Il parallelismo tra Simenon e Scerbanenco, sia per l’intensità con cui hanno prodotto tanta letteratura, sia per le modalità di ingaggio, diciamo così, quasi professionistico da parte dell’industria culturale, è ormai abbastanza noto ai lettori. I noir di Scerbanenco, ambientati in una Milano popolare e operaia, ricordano per molti versi l’opera di Simenon. Il fatto che anche Scerbanenco abbia scritto moltissimo e spesso sotto pseudonimo, su riviste femminili o romanzi a puntate è il secondo tratto distintivo che li rende in qualche modo omologhi.
Tuttavia la trasfigurazione operata dagli editori italiani sull’immagine di George Simenon, e sul nostro immaginario, non si può dire che abbia ancora sfiorato l’opera di Giorgio Scerbanenco, che esule e apolide era allora e tale è rimasto quasi irrimediabilmente in questi anni.
Dico quasi perché oggi sua figlia Cecilia sta faticosamente ricostruendo l’opera di suo padre, dispersa tra mille nom de plume, nel mare magno delle pubblicazioni periodiche italiane.
Tra le carte rocambolescamente recuperate spunta adesso un romanzo totalmente inedito, scritto appunto negli anni Quaranta. Si tratta di un romanzo, L’isola degli idealisti, commissionato probabilmente dal Corriere della Sera dopo il successo di altri due romanzi a puntate Cinque in bicicletta e Cinema tra le donne. Anche questo sarebbe dovuto uscire a puntate, se non fosse rimasto per tutti questi anni in un cassetto della seconda moglie dello scrittore, Teresa Bandini Scerbanenko.
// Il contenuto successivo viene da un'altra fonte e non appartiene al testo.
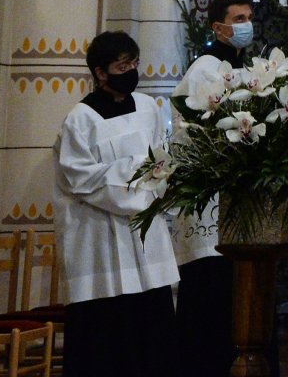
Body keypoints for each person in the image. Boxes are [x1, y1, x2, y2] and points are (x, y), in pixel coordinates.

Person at [55, 31, 178, 377]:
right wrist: (133, 177)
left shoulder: (148, 108)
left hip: (145, 238)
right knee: (106, 341)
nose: (131, 70)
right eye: (122, 65)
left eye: (134, 62)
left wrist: (153, 177)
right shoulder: (80, 119)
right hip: (100, 240)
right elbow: (78, 177)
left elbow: (160, 158)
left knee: (150, 331)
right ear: (101, 72)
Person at [171, 0, 255, 377]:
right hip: (210, 208)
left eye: (249, 18)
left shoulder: (246, 69)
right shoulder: (206, 68)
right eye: (238, 19)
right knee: (211, 307)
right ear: (218, 28)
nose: (246, 25)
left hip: (240, 206)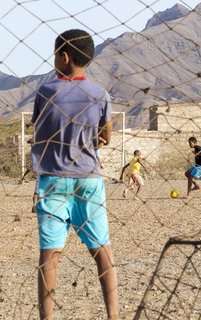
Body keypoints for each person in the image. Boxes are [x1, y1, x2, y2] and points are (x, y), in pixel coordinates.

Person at [31, 29, 118, 319]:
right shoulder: (100, 94)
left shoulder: (45, 92)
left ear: (63, 57)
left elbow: (41, 137)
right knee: (102, 252)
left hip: (53, 180)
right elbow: (107, 137)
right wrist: (96, 139)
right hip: (88, 179)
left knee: (50, 256)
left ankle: (47, 316)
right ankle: (113, 315)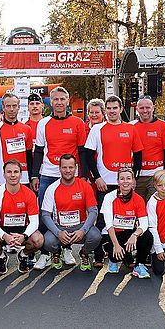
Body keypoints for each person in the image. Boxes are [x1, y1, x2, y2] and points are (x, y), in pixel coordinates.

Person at [31, 86, 87, 270]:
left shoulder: (78, 123)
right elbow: (38, 151)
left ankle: (67, 249)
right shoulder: (43, 123)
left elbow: (82, 151)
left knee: (69, 212)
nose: (59, 102)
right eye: (56, 99)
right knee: (44, 213)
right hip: (48, 174)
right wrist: (34, 175)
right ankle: (46, 253)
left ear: (68, 101)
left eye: (63, 99)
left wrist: (84, 175)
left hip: (71, 175)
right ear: (51, 102)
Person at [84, 95, 143, 267]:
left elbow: (138, 154)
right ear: (105, 111)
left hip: (125, 183)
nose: (111, 111)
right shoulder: (97, 129)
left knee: (127, 220)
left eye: (114, 108)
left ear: (120, 109)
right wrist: (97, 178)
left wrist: (134, 178)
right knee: (103, 220)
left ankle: (126, 254)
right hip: (105, 182)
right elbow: (89, 156)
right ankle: (98, 253)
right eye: (108, 108)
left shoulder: (131, 129)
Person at [41, 154, 100, 271]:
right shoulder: (52, 188)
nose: (67, 171)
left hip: (80, 226)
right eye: (64, 167)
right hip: (60, 227)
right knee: (47, 241)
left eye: (71, 167)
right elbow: (45, 215)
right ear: (59, 169)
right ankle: (57, 252)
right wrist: (58, 233)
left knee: (96, 236)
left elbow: (93, 211)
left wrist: (83, 231)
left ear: (76, 168)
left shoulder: (85, 186)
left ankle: (84, 253)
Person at [0, 159, 44, 275]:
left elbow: (34, 222)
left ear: (21, 175)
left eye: (16, 172)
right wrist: (4, 236)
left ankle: (23, 255)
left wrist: (24, 236)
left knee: (38, 240)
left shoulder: (29, 194)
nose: (12, 175)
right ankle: (1, 256)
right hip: (2, 229)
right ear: (4, 174)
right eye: (9, 172)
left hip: (22, 229)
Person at [100, 167, 153, 277]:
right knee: (114, 253)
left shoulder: (138, 199)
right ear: (117, 181)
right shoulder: (109, 197)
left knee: (147, 236)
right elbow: (109, 224)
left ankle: (139, 265)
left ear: (133, 181)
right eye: (122, 179)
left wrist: (135, 235)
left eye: (128, 178)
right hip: (114, 234)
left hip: (130, 233)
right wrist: (116, 245)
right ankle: (113, 260)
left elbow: (144, 223)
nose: (125, 182)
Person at [0, 93, 33, 191]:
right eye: (8, 106)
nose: (11, 109)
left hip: (23, 179)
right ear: (3, 107)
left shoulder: (27, 129)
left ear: (19, 107)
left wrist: (31, 178)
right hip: (2, 180)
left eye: (14, 106)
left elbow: (29, 157)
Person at [132, 96, 165, 202]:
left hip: (156, 175)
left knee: (154, 207)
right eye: (141, 108)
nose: (145, 110)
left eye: (148, 107)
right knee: (138, 208)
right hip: (137, 177)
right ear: (137, 109)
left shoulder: (163, 126)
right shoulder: (131, 126)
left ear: (153, 108)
Acerbo rispetto ai noir della maturità, scritti negli anni Sessanta, questo romanzo rivela la grandiosa capacità dell’autore di tratteggiare i personaggi e contemporaneamente la sua abilità nell’ideare degli arditi esperimenti sociali. La trama di questo romanzo eguaglia per audacia i testi di Dürrenmatt. Sull’isola del Ginestrin, che è praticamente uno spuntone di roccia in mezzo al lago, è situata la grande villa del dottore Reffi, abitata solo dal dottore, dai suoi figli e dai suoi più stretti collaboratori.
Un giorno, a turbare la quiete del simpatico e scettico dottore, di sua figlia Carla, scrittrice e sognatrice, e del figlio minore Celestino, un matematico dalla tagliente logica, arriva una coppia di ladri in fuga dal continente. Beatrice e Guido sono ladri d’albergo che, braccati dalla polizia, giungono sull’isola in cerca di un nascondiglio. Mentre Antonio li irride minacciandoli di consegnarli alla polizia e Carla offre loro protezione, il diabolico Celestino ha in mente un ardito esperimento sociale: vuole rieducarli. Solo dopo che i due avranno dimostrato di essere diventati delle persone oneste potranno andare via dall’isola.
Il plot narrativa fa invidia ai migliori telefilm dell’epoca, la prosa è semplice ma incisiva. Scerbanenco lascia al lettore italiano un’altissima prova di scrittura che a tratti trascende la pura e semplice letteratura d’evasione per toccare dei temi etici e sociali importanti, soprattutto per l’epoca. Un approccio alternativo a un autore imprescindibile nella storia della letteratura italiana.